Aims To determine the retinal nerve fibre layer (RNFL) thickness at which visual field (VF) damage becomes detectable and associated with structural loss.
Methods In a prospective cross-sectional study, 72 healthy and 40 glaucoma subjects (one eye per subject) recruited from an academic institution had VF examinations and spectral domain optical coherence tomography (SD-OCT) optic disc cube scans (Humphrey field analyser and Cirrus HD-OCT, respectively). Comparison of global mean and sectoral RNFL thicknesses with VF threshold values showed a plateau of threshold values at high RNFL thicknesses and a sharp decrease at lower RNFL thicknesses. A ‘broken stick’ statistical model was fitted to global and sectoral data to estimate the RNFL thickness ‘tipping point’ where the VF threshold values become associated with the structural measurements. The slope for the association between structure and function was computed for data above and below the tipping point.

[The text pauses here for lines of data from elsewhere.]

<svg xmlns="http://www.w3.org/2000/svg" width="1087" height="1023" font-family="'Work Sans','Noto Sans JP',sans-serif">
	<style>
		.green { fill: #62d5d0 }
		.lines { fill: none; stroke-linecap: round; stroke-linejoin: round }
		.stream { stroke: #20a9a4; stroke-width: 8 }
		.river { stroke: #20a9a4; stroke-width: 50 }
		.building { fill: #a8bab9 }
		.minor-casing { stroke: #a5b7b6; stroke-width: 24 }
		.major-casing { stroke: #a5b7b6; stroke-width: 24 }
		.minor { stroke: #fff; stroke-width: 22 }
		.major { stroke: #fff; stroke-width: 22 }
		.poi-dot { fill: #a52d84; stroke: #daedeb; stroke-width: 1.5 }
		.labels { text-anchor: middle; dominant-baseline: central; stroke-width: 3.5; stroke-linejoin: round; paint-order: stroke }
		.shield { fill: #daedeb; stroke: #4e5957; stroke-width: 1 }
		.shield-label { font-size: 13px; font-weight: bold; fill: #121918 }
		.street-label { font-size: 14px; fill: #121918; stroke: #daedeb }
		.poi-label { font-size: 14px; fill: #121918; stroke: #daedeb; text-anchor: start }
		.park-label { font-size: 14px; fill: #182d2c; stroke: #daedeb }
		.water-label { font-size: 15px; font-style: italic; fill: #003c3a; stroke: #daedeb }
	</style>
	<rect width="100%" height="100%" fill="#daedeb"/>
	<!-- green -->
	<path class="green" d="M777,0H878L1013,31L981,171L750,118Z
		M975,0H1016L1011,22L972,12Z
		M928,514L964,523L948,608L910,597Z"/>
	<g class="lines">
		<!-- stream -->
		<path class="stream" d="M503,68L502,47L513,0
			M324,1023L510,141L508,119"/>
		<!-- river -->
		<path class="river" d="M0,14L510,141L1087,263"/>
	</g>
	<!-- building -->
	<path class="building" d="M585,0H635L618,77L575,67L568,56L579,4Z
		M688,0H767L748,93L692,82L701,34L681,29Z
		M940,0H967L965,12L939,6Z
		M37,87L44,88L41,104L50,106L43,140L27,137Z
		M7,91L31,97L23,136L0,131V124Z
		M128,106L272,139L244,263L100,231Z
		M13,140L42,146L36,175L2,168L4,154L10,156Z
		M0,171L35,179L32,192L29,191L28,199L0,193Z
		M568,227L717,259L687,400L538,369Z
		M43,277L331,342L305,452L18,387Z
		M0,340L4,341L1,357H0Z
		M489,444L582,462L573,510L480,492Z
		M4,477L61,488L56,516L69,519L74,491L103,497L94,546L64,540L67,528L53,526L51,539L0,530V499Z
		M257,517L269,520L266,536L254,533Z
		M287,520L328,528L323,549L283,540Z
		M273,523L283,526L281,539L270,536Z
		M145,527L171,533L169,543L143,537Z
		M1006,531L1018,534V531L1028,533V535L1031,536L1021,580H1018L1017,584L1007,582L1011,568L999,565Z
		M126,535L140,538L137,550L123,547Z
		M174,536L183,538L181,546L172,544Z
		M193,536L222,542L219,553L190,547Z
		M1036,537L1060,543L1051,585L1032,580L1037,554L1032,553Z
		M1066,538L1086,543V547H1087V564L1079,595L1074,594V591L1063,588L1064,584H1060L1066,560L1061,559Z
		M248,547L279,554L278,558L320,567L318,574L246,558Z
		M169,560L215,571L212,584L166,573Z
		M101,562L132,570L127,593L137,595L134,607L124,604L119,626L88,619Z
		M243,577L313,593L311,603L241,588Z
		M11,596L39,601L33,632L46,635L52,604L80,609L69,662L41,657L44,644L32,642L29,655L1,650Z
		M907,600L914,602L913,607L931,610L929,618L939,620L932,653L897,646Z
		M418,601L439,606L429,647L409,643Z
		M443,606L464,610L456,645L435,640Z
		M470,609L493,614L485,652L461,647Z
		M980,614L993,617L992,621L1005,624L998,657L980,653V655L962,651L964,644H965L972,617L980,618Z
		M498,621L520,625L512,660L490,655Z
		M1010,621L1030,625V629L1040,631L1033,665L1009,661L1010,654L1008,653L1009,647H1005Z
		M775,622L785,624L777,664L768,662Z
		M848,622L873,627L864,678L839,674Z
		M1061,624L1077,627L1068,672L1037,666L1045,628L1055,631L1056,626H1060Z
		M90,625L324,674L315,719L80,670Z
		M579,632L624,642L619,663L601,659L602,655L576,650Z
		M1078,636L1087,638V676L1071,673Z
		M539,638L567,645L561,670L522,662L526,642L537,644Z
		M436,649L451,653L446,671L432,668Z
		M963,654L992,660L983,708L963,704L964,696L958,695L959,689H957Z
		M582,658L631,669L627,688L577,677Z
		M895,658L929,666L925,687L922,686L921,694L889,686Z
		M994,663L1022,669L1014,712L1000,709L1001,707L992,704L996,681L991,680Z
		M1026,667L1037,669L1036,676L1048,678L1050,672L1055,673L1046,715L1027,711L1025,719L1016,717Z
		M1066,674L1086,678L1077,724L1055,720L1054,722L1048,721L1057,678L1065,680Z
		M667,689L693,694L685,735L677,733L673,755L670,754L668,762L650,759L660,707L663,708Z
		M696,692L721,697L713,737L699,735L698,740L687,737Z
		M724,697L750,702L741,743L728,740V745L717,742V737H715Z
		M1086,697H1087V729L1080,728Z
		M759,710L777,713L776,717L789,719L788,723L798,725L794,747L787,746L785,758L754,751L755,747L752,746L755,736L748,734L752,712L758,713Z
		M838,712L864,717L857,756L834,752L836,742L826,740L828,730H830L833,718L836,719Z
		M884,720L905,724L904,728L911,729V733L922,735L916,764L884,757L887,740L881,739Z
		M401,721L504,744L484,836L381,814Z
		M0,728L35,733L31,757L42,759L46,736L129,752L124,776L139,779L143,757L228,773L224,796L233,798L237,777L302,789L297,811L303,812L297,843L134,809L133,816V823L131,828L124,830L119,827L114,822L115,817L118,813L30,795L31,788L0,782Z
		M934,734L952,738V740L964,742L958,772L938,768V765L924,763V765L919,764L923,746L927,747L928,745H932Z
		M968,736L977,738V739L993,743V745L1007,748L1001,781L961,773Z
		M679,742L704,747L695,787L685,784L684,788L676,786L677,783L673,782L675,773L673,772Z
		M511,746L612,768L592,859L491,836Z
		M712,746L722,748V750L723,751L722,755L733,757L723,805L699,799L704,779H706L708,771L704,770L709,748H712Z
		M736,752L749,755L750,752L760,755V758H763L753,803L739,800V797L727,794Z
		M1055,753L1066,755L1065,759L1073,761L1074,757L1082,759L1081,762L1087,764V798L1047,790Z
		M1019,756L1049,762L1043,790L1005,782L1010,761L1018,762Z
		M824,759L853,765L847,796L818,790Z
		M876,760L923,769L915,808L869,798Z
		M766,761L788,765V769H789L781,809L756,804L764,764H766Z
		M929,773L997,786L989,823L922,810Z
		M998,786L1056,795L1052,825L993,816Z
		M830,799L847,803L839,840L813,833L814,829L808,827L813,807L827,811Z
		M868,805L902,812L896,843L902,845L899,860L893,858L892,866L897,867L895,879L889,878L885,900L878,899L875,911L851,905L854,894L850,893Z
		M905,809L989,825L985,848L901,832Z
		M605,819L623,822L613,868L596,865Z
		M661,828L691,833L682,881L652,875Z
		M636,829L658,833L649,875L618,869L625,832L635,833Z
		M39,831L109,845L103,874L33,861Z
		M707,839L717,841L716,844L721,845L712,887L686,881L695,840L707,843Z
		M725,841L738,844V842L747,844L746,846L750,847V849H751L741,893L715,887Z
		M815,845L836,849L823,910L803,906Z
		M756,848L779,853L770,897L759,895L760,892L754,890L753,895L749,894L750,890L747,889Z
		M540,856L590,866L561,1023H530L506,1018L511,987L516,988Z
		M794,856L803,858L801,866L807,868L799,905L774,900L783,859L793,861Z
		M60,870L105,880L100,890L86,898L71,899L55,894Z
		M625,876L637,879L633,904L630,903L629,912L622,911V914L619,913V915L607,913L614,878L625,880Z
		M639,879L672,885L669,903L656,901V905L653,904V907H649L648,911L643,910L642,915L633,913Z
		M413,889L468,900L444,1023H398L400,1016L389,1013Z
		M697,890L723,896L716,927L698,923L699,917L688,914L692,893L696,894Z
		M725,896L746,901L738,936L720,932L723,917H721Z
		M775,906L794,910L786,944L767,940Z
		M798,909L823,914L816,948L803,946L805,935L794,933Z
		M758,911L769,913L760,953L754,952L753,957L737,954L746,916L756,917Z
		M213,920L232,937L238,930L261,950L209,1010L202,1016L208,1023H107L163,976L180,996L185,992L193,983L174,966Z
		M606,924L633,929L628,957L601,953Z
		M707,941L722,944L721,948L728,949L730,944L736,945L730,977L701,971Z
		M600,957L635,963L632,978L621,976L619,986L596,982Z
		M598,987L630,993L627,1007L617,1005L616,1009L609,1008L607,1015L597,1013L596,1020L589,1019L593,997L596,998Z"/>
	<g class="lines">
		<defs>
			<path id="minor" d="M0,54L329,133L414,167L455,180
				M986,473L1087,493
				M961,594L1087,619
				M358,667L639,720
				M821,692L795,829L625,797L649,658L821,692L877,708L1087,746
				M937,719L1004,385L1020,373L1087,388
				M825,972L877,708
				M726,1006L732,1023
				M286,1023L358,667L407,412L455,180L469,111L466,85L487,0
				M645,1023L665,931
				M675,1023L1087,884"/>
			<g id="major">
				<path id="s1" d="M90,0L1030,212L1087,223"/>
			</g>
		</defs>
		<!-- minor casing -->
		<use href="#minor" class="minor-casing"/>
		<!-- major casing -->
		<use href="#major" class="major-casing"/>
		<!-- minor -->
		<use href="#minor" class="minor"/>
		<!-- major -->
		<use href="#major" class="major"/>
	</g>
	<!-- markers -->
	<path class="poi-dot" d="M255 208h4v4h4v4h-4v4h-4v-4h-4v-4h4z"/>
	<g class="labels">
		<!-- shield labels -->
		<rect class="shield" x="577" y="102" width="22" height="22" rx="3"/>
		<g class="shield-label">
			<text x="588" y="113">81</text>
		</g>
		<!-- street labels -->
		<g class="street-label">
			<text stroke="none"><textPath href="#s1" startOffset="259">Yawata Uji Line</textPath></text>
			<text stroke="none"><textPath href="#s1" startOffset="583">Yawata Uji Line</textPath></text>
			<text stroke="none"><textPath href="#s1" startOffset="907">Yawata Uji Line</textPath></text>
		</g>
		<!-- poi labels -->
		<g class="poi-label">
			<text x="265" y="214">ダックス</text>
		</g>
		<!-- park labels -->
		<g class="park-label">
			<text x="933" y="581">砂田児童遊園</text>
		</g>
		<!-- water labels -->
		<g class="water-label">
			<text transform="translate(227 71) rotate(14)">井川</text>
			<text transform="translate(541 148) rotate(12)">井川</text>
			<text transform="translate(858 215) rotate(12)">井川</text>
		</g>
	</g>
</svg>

Results The mean RNFL thickness threshold for VF loss was 75.3 μm (95% CI: 68.9 to 81.8), reflecting a 17.3% RNFL thickness loss from age-matched normative value. Above the tipping point, the slope for RNFL thickness and threshold value was 0.03 dB/μm (CI: −0.02 to 0.08) and below the tipping point, it was 0.28 dB/μm (CI: 0.18 to 0.38); the difference between the slopes was statistically significant (p<0.001). A similar pattern was observed for quadrant and clock-hour analysis.
Conclusions Substantial structural loss (∼17%) appears to be necessary for functional loss to be detectable using the current testing methods.